After the museum we wandered into the centre of the City. I have never been to Liverpool before and I'm sure you're waiting for the obvious Beatles reference. And yes, we went along to the Cavern just to be complete tourists. Now, I'm not the Beatles greatest fan but I do appreciate them and what they did for modern culture. Everywhere you go in Liverpool there is a statue, picture or reference (or shop selling T-Shirts etc) to the Fabs, which I think is fair enough. The Cavern is obviously World famous and certainly plays on that. They have their own little industry going with memorabilia.

As we wandered down the stairs into the dark abyss we were welcomed by the strains of  The Jam's Going Underground by the resident entertainment. It seemed appropriate. It's pretty damned small, I must say. It's worth realising that the Beatles played there during their formative years and became huge fairly quickly. If you have some small part in such a global phenomenon, then you're going to capitalise on it.  After a pint of an ale "specially brewed for the Cavern" and a perusal of the several glass cases of tat memorabilia on sale, we had a singalong to Hey Jude (much to my daughter's chagrin) and wandered off into the good night. On the whole, it was a pleasant experience. It was very touristy and I don't have too much problem with that, to be honest.

We live in a country full of history both recent and past. The recent past - such as music - provides an endless amount of pleasure, of course. Liverpool has been for many people a place of pilgrimage. The Beatles were, of course, a major force in the music and culture of the second half of the Twentieth Century. They cast a pretty big shadow over the early part of this one too. There is a lot of money being made, for sure, in Liverpool due to the connection with the Fabs. However, despite the glitzy makeovers on the Waterfront and the memorabilia shops and the flashy streets with statues of John, Paul, George and Ringo on every corner, there is another story. There's the story of modern Britain where that tenuous connection is maybe the only way to earn a crust.

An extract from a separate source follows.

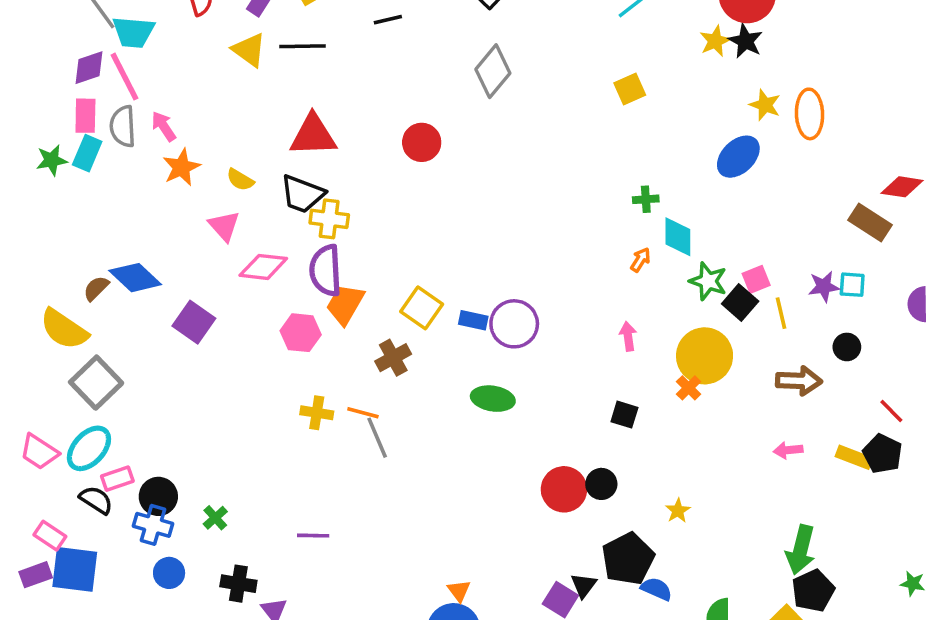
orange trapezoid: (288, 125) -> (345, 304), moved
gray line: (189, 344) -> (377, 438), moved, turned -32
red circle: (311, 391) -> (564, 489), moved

The labyrinthine streets in the Cavern Quarter where shabby pubs offer "beer at £1:60 a pint**" and every busker - no matter how out of tune - sings a Beatles song, or the pirated T-Shirt shops with out of date now mouse mats tell a story. The doorways of shops are beginning to fill up again (like the rest of the UK) with homeless people needing somewhere - anywhere - to sleep. The North has always been the first part of England to feel the pinch when hardship rains down. And it seems to be happening again. No, I know, it hasn't gone away, but I found it more noticeable last week there than over more recent months anywhere else. Maybe it was the story in the press that week about Eleanor Rigby's Bible  that detracted a little from the excitement of being there where it all seems to have started. I'm not sure but much of the history of pop seems to celebrate class - especially the Working Class.

The successful musicians that are celebrated in the British Music Experience and the (I hesitate to use the word) wealth of talented singers, songwriters, musicians and Svengalis on show - and celebrated - in Liverpool show a way out of poverty and dead-end lives. Sometimes mooching around in such places that celebrate these talents can also remind us that whilst we may have loved to have been that successful, maybe sometimes we would all like to align ourselves with the thoughts of those Working Class Dreamers who managed to make something of their lives beyond the 9 - 5.  These people travelled around the country constantly to simply do what they believed in: to entertain. Often, they believed that the World could be a better place.

I honestly have no problem in being simply a dreamer and a tourist and standing in front of glass cabinets reminding us of their life's work.

John Lennon (1940 - 80 )
Alan Hull (1945 -95)
Sandy Denny (1947 - 78)
Rory Gallagher (1948 - 95)
Bap Kennedy (1962 - 2016)
. . . amongst others . . .

100 miles more to Liverpool, 100 more miles to go
been down this road in sunshine and in snow
and it don't get any shorter
and the water under the bridge has got to flow.


* 'Frailing' is a technique associated with banjo playing: Martin Simpson is an expert.
** For obvious reasons there were only keg beers on offer - fizzy lagers etc.